Extracted information —
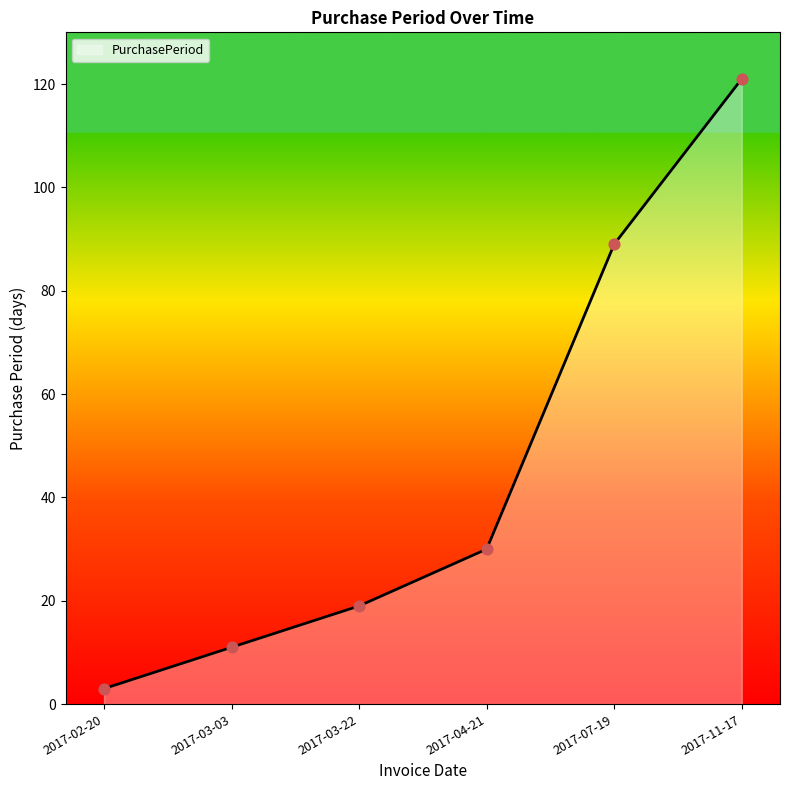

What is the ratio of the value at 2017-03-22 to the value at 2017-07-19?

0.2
...
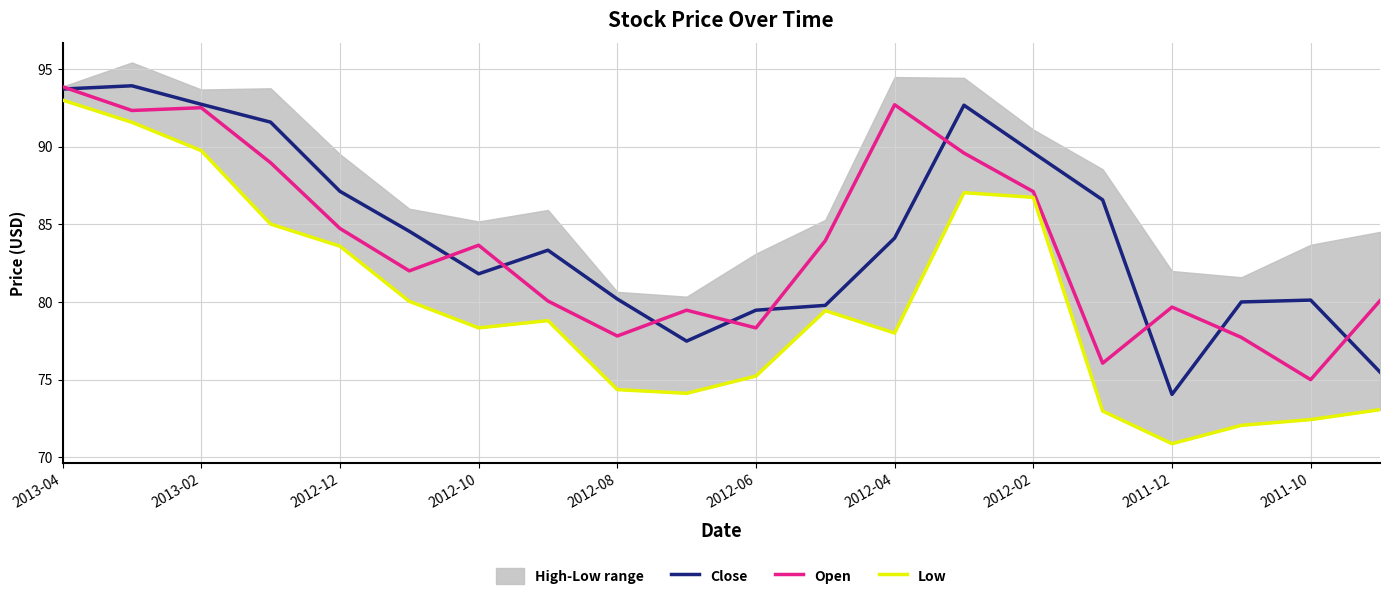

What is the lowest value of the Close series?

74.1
--
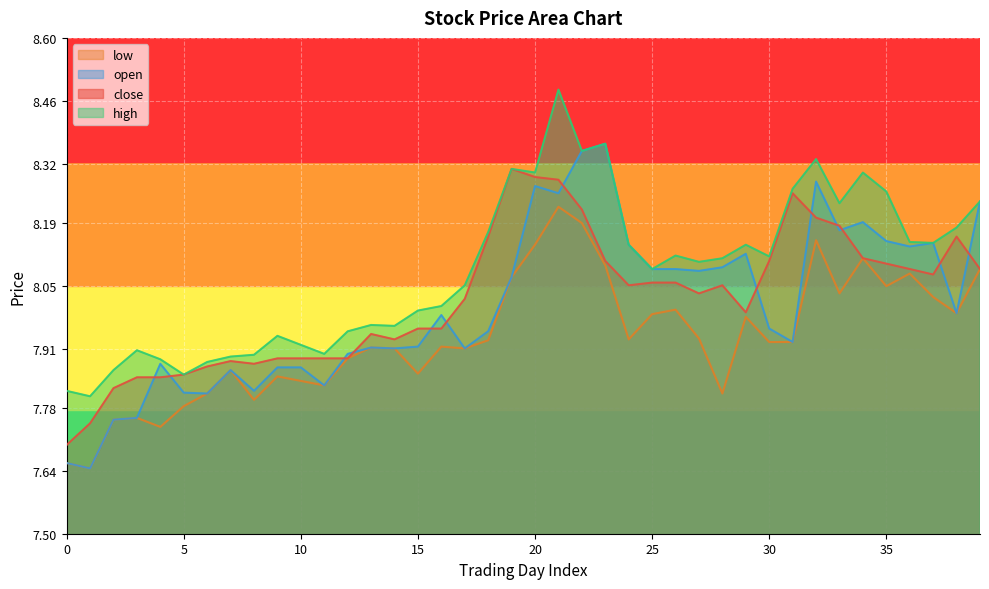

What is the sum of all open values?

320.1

Exercise instructions — Please show every line of the data above that contains the word "What".

Response area —
What is the ratio of the value at 2017-03-22 to the value at 2017-07-19?
What is the lowest value of the Close series?
What is the sum of all open values?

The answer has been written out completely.